Re: CVS commit: src/external/bsd/dhcpcd/dist/src

[Robert Elz <kre%munnari.OZ.AU@localhost>]

    Date:        Thu, 13 Feb 2020 02:45:44 +0000
    From:        Roy Marples <roy%marples.name@localhost>
    Message-ID:  <adc4f3fd-ebcf-ccd7-9584-11df84723b65%marples.name@localhost>

  | My understanding was if it could be promoted to an int it would be.
  | So it size_t is bigger in bits than uint16_t and int is also bigger then 
  | promotion occurs and we then have signed vs unsigned.

You're right, but I think Joerg is even more right - or I certainly hope so.

The reasoning is that when the uint16_t gets promoted to int, since int
has more bits than the uint16_t the conversion is done by filling the
low 16 bits of the int with the uint16_t value, and zero filling the rest
(that is, value preserving).   You then have a signed int.  But it is
known to be >= 0.   When that is converted to a size_t (unsigned, and
here assumed to be at least as many bits as an int .. similar reasoning
applies if not) the signed int is sign extended to fit the size_t, and then
made unsigned.   "Sign exiended" here means zero fill, as we know the
value must be >= 0 (so the sign bit must be 0).

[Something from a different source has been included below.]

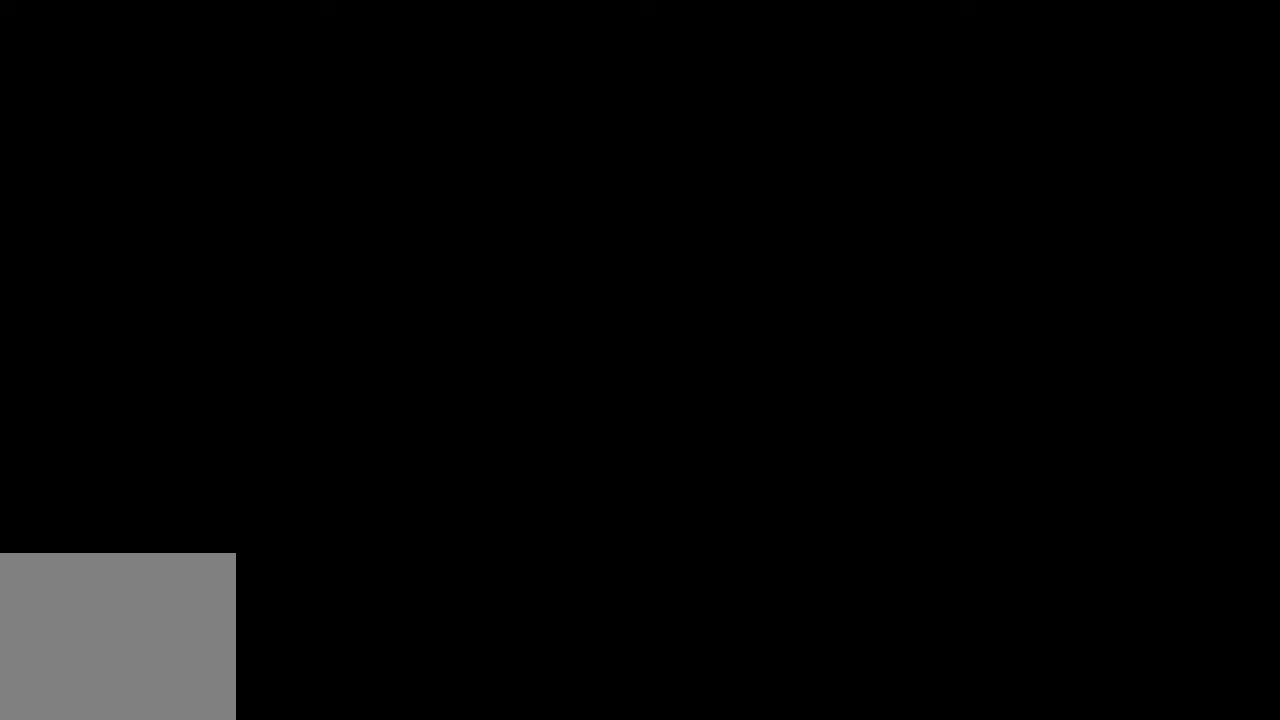
{"buttons": [], "left_stick": "center", "right_stick": "center", "events": []}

The only slightly weird case would be if int were 16 bits, but in that case,
a uint16_t would be an unsigned int, and no promotion to int ever happens,
it simply gets promoted directly to size_t.

If I had to guess, I'd say that gcc is losing the "must be >= 0" part of
the conversion from uint16_t to int, and assuming that the int might be
negative, which would be bad for converting to a size_t.

kre